7話 入試会場にて
7話 入試会場にて
試験前日になった。
こんな短期間でよくここまで出来るようになったと思う。
最後にクラッチさん本人と戦ってアドバイスをもらい、学校までの地図ももらって、完璧!
...だと思ったんだけどなぁ~。地図ってどうやって見るんだ?これどこの道だ?貴族街どれも建物が大きすぎるし細道が多すぎる。
当日道に迷ってしまった。
最終集合時間まであと1分。通りすがりの騎士から道を聞き出す。どうやら反対方向に歩いていたようだ。
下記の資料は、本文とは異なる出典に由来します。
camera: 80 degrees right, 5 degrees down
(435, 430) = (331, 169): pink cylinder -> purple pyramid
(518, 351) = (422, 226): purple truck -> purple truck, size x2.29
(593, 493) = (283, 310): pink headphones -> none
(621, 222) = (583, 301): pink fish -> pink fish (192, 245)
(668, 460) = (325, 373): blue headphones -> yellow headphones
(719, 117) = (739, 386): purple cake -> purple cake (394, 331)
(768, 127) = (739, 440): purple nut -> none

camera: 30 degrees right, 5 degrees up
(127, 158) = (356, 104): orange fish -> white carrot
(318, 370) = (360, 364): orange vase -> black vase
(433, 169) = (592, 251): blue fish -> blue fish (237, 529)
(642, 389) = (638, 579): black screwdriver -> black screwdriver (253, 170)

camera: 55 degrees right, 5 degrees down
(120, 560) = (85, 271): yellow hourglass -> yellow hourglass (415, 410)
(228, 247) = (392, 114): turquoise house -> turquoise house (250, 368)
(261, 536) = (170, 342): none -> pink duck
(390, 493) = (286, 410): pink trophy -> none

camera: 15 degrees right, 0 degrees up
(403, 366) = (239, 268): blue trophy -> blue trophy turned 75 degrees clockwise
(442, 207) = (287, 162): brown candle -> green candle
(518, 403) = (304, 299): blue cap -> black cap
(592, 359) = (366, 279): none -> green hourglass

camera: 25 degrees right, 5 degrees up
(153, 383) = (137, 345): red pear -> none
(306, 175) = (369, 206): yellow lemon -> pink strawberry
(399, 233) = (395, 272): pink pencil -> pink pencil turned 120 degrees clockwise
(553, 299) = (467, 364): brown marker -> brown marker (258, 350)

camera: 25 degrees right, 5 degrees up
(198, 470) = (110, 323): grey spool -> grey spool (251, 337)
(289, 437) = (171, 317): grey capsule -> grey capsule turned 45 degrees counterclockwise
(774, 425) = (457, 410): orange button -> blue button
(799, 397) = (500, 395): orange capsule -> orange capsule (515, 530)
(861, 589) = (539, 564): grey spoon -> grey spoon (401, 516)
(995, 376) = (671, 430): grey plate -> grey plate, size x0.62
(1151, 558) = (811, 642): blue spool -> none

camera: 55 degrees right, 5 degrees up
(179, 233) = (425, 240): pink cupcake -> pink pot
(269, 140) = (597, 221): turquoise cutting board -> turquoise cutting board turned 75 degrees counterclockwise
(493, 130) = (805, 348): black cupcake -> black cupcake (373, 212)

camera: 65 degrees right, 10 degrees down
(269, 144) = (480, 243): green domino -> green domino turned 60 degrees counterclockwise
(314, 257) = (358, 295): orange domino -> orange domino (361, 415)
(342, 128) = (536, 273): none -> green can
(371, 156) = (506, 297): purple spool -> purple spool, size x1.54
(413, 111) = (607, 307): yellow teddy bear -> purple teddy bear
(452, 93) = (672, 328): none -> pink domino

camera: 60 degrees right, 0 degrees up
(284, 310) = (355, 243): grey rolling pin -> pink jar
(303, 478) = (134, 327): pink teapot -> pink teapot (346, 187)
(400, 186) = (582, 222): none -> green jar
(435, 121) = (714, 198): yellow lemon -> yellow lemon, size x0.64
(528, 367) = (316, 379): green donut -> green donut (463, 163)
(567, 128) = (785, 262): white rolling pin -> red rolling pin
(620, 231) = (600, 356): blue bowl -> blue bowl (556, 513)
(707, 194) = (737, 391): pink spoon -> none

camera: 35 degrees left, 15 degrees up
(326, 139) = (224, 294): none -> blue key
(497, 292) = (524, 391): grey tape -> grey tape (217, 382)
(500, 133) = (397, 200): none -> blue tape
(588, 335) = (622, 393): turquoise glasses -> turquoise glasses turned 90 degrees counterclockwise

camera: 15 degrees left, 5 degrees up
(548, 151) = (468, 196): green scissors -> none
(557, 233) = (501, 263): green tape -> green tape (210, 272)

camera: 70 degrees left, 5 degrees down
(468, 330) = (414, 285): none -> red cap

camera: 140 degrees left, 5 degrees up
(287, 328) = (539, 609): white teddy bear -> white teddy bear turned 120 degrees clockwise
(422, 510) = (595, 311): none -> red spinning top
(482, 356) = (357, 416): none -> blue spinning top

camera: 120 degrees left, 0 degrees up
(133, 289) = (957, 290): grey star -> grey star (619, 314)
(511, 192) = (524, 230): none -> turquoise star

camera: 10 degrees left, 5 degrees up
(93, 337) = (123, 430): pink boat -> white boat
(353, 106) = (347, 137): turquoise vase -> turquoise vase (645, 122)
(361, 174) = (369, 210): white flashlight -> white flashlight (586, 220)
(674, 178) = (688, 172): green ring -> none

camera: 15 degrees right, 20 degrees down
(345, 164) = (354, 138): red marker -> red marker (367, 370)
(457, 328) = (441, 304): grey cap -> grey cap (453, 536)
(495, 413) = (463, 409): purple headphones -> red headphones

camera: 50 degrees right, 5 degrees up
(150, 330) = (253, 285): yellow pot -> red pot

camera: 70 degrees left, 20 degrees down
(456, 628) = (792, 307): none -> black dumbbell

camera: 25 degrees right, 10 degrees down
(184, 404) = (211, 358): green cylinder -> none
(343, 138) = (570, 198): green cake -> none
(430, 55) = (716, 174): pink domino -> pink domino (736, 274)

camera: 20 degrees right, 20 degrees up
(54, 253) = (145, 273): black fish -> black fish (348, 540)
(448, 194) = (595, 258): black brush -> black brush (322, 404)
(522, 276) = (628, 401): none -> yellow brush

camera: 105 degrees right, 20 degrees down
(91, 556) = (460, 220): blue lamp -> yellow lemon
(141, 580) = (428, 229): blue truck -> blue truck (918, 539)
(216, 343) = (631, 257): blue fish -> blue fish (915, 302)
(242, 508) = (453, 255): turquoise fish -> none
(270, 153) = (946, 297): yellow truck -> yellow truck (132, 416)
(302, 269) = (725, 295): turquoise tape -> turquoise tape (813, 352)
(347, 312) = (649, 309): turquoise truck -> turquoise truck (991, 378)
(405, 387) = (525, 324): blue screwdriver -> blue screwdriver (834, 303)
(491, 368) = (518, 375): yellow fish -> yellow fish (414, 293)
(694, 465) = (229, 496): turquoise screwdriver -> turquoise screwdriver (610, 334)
足に稲光を纏わす。騎士の制止を振り切って一気に走り出す。10秒ほどで純白の校舎棟にたどり着いた。
「名前は?」
「エバン·ロベルギアです」
「君下層民じゃないか。ここは魔道を使えるものしかはいれないし貴族街にはいるのは犯罪だ」
やっぱこうなるか。
「魔道なら使えます」腕に稲光を纏わす。
ぎょっとする試験官に受験票を渡し、中に入っていく。
参考保証人欄にクラッチと書いてあるのを見て、さらにぎょっとしていたがまあいい。
受験生らしき人たちが集まっているところに入った。屋外ステージのようなところが出来ていて、壇上にクラッチさんを含む教師たちが立っていて、クラッチさんが話し始める。
「冒険者となるため、決意をひめて、今日ここに集まってくれた諸君にまず礼を申し上げる。ではこれより、第59回冒険者ギルド「牙狼」選抜試験を始める」
見回した感じ受験者はざっと100人。ここから20人まで絞られるから、倍率は5倍といったところか。
「試験は幻影決闘結界内部でおこない、最後の1人が残るまでのバトルロワイヤル形式とする」
みんながざわめいた。当たり前だ。幻影決闘結界は結界内部の者の全ての情報を写しとり具現化してその中に自分の自我を入れて戦う「幻影決闘」のための結界だ。
この決闘においては全てが現実と同じように感じられる。そしてバトルロワイヤル形式ということは、他の受験者と殺し合え、ということで、死ぬという感覚もあるため、精神的にもかなりリスクのある戦いになる。
昨日クラッチさんが幻影決闘のことを教えてくれたのはこのためだったのか、と思う。